Recast the lines below as a two-column CSV with the headers "prompt" and "reply". Give one row per line with its answer, put each field in quotes, replace line breaks with spaces, and leave out the pictures.

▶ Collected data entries
=======

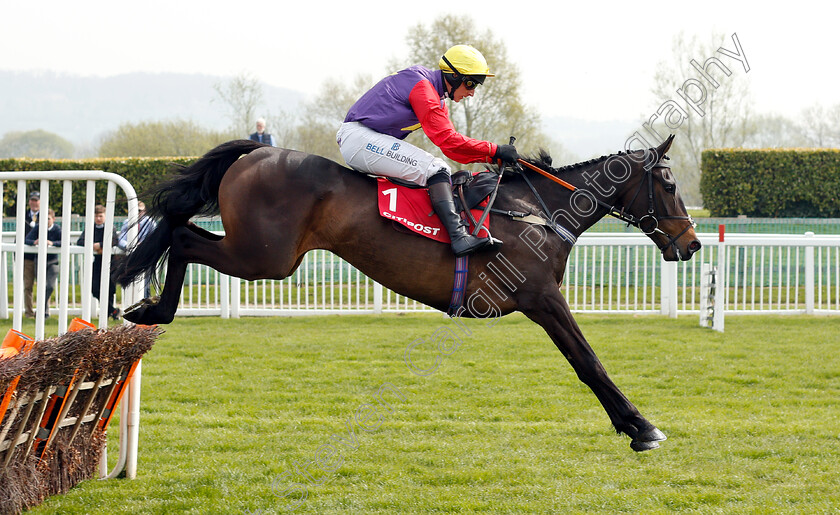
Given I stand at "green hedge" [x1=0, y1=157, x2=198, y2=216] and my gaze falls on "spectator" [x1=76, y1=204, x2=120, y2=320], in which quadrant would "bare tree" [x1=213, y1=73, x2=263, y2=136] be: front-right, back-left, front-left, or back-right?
back-left

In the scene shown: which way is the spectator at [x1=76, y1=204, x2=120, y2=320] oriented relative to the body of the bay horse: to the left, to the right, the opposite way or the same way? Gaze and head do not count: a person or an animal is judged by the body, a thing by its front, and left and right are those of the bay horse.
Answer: to the right

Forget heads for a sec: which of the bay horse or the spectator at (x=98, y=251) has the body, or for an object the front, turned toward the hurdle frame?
the spectator

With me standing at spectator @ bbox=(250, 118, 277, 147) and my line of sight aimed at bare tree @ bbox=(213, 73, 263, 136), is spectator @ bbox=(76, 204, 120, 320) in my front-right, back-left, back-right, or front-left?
back-left

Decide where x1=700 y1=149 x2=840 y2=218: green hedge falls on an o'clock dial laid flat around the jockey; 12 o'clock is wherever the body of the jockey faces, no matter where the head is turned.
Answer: The green hedge is roughly at 10 o'clock from the jockey.

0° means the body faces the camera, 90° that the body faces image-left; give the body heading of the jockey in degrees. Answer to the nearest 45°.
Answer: approximately 270°

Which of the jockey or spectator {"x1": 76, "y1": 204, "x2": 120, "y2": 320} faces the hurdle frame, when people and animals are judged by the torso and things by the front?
the spectator

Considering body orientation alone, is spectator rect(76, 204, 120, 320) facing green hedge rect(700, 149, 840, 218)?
no

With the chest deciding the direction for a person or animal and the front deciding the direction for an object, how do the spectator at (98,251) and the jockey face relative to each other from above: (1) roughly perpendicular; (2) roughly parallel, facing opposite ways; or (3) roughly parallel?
roughly perpendicular

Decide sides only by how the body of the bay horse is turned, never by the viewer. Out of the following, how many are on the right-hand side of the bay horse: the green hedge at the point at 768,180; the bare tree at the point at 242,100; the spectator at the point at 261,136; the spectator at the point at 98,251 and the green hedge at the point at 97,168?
0

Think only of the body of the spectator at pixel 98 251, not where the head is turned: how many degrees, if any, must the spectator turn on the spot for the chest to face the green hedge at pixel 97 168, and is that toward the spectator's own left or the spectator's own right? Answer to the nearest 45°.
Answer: approximately 180°

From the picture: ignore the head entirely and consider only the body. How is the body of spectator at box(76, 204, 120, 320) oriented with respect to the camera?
toward the camera

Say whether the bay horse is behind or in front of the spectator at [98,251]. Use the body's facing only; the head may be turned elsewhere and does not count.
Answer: in front

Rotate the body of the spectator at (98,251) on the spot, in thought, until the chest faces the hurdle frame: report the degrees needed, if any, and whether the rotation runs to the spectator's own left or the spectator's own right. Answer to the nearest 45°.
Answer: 0° — they already face it

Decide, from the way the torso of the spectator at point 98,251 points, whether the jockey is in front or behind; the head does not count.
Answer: in front

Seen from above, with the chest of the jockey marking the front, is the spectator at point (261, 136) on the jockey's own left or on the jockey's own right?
on the jockey's own left

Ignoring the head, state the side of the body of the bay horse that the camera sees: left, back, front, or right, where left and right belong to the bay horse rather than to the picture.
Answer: right

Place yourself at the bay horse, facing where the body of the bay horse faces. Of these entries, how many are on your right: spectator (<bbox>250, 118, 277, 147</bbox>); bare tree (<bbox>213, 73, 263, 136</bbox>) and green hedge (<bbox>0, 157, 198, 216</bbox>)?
0

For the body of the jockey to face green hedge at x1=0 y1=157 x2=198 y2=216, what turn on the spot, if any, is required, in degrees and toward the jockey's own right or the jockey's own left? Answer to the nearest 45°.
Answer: approximately 135° to the jockey's own left

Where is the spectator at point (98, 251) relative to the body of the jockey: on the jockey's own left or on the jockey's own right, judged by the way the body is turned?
on the jockey's own left

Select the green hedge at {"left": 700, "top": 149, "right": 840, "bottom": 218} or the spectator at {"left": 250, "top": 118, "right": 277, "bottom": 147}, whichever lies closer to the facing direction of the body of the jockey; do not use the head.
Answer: the green hedge

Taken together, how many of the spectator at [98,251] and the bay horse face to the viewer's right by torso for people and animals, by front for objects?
1
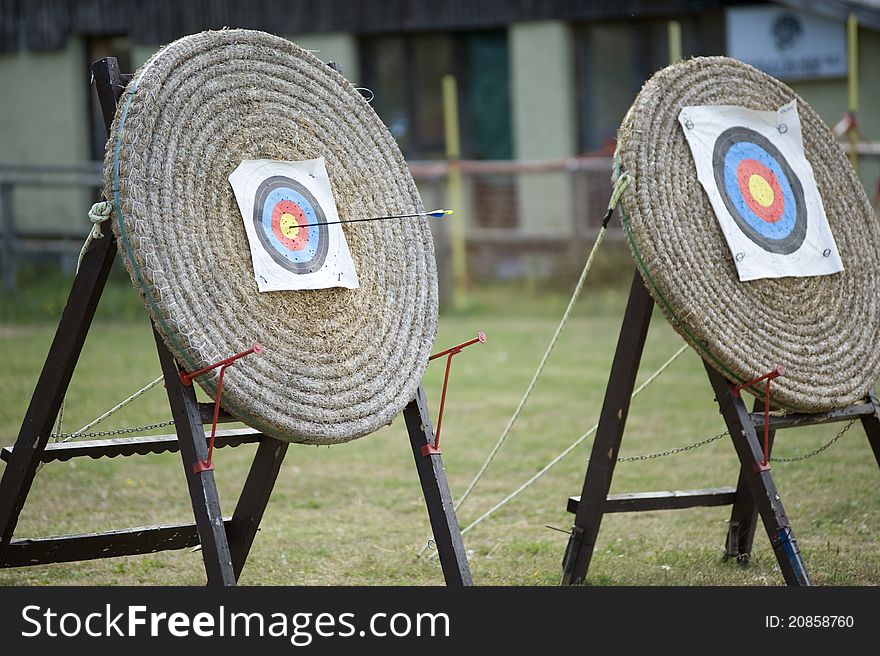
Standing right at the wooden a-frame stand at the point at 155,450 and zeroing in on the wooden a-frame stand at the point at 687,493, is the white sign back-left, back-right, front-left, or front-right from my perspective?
front-left

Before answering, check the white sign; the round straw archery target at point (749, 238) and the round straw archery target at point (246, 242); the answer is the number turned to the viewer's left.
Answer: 0

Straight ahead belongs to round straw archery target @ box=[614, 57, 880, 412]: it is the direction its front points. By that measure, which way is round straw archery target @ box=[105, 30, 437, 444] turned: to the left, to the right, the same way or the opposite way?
the same way

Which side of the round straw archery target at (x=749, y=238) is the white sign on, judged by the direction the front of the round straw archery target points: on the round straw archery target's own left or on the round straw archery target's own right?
on the round straw archery target's own left

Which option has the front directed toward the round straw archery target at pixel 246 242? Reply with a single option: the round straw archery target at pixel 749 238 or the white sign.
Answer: the white sign

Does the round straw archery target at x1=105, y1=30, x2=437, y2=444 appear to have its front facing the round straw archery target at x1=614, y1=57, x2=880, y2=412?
no

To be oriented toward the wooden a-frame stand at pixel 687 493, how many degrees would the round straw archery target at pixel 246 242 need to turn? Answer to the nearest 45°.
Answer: approximately 45° to its left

=======

▶ WRITTEN ANSWER
prompt,reply
"Given I stand at ""green hedge"" [x1=0, y1=157, x2=198, y2=216] and my gaze falls on ""spectator"" [x1=76, y1=204, x2=120, y2=320], in which quadrant would ""bare tree"" [x1=213, y1=73, x2=263, y2=136] be: front-right, back-left, front-left, or back-right?","back-left"
"In the scene shown: which way is the spectator at [x1=76, y1=204, x2=120, y2=320] oriented relative to the body of the bay horse: to the left, to the right, the opposite way or the same way? Gaze and head do not count: a person or an animal is judged by the body, a thing by its front, and left and right are those of the bay horse. Answer:","to the right"
"Forget heads for a sec: which of the bay horse or the spectator at (x=98, y=251) has the body, or for an object the front, turned toward the hurdle frame?","the spectator"
"With me standing at spectator @ bbox=(250, 118, 277, 147) and my line of sight aimed at bare tree @ bbox=(213, 73, 263, 136), is spectator @ bbox=(76, 204, 120, 320) in my front-right, back-left, back-right, or front-left?","back-left"
"Decide where x1=700 y1=149 x2=840 y2=218: green hedge falls on an o'clock dial laid flat around the jockey; 12 o'clock is wherever the body of the jockey faces, no matter where the head is turned. Answer:","The green hedge is roughly at 10 o'clock from the jockey."
"0° means the body faces the camera, 90° that the body faces image-left; give the body heading of the jockey in degrees. Answer to the nearest 45°. Answer:","approximately 270°"
"Which of the jockey or spectator {""x1"": 76, ""y1"": 204, ""x2"": 120, ""y2"": 320} faces the hurdle frame, when people and animals are judged by the torso and things by the front?","the spectator"
"Considering body orientation alone, is spectator rect(76, 204, 120, 320) facing green hedge rect(700, 149, 840, 218)?","no"
"With the chest deciding the direction for a person or animal and the front deciding the direction for an object, how do the spectator at (98,251) and the jockey face relative to each other from above: (1) roughly perpendicular; (2) roughly parallel, facing opposite ways; or (3) roughly parallel?","roughly perpendicular"
"Decide sides only by how the body of the bay horse is turned, never by the viewer. Out of the following, how many are on the right-hand side of the bay horse: the green hedge at the point at 768,180; the bare tree at the point at 242,100; the spectator at the point at 261,136; the spectator at the point at 98,251 and the green hedge at the point at 97,168?","0"
"Think only of the body of the spectator at pixel 98 251, not where the head is turned: how many degrees, if any, must the spectator turn on the spot for the chest to face the green hedge at pixel 97 168, and is that toward the spectator's own left or the spectator's own right? Answer to the nearest 45°. Answer:","approximately 180°"
"From the picture: ignore the head entirely and consider only the body. How is the body of spectator at box(76, 204, 120, 320) oriented with respect to the camera?","toward the camera"
"Say whether the bay horse is behind or in front of the spectator at [98,251]. Use the body's facing only; the head may be turned elsewhere and does not count. Answer:","in front"
"Rotate the body of the spectator at (98,251) on the spot, in thought, until the chest faces the hurdle frame: report the degrees needed, if any, and whether the rotation runs to the spectator's own left or the spectator's own right. Answer to the nearest 45°. Answer:","0° — they already face it"
"Decide, from the way the torso of the spectator at point 98,251 points, whether the jockey is in front or behind; the head does not count. Answer:","in front"
"Seen from above, with the chest of the jockey marking the front, is the spectator at point (261, 136) on the jockey's own left or on the jockey's own right?","on the jockey's own left"
"Ignoring the head, state the side of the body of the bay horse that the camera sees: left, back, front, or right, where left and right belong to the bay horse rather than to the picture. Answer:","right"
"Place yourself at the bay horse, facing where the body of the bay horse faces. Of these entries, how many are on your right: spectator (<bbox>250, 118, 277, 147</bbox>); bare tree (<bbox>213, 73, 263, 136</bbox>) and green hedge (<bbox>0, 157, 198, 216</bbox>)?","0"
"For the body of the jockey to face green hedge at x1=0 y1=157 x2=198 y2=216, what turn on the spot, if any, is required, in degrees and toward the jockey's own right or the jockey's own left? Answer to the nearest 45°. Answer:","approximately 135° to the jockey's own left"
"Where is the spectator at point (98, 251) relative to the body of the jockey: on the jockey's own left or on the jockey's own right, judged by the way the body is turned?","on the jockey's own left"
"Select the green hedge at {""left"": 700, ""top"": 149, ""right"": 840, ""bottom"": 218} or the spectator at {""left"": 250, ""top"": 118, ""right"": 277, ""bottom"": 147}, whichever lies closer to the facing direction of the body of the jockey; do not use the head. Answer:","the green hedge"
"Taken together, how many of the spectator at [98,251] and the bay horse face to the viewer's right by torso for people and animals, by front for objects?","1"
"Standing right at the wooden a-frame stand at the point at 155,450 and zeroing in on the wooden a-frame stand at the point at 687,493, is the white sign back-left, back-right, front-left, or front-right from my perspective?","front-left"
"Before answering, check the white sign; the round straw archery target at point (749, 238) and the round straw archery target at point (246, 242); the answer is the number turned to the viewer's left. Answer:","0"
"Straight ahead belongs to round straw archery target @ box=[614, 57, 880, 412]: it is the direction its front points. By that measure, which way is round straw archery target @ box=[105, 30, 437, 444] turned: to the left, to the right, the same way or the opposite way?","the same way"
"Which side of the round straw archery target at (x=749, y=238) is the white sign on, judged by the direction the front of the round straw archery target points: on the round straw archery target's own left or on the round straw archery target's own right?","on the round straw archery target's own left"
"Which option has the front directed toward the round straw archery target at pixel 246 242? Reply with a single option: the round straw archery target at pixel 749 238 or the white sign. Answer:","the white sign"
"Does the round straw archery target at x1=105, y1=30, x2=437, y2=444 appear to have its front facing the round straw archery target at x1=614, y1=57, x2=880, y2=412?","no"
"To be oriented toward the wooden a-frame stand at pixel 687 493, how many degrees would the round straw archery target at pixel 246 242 need to turn? Answer to the nearest 45°. Answer:","approximately 45° to its left"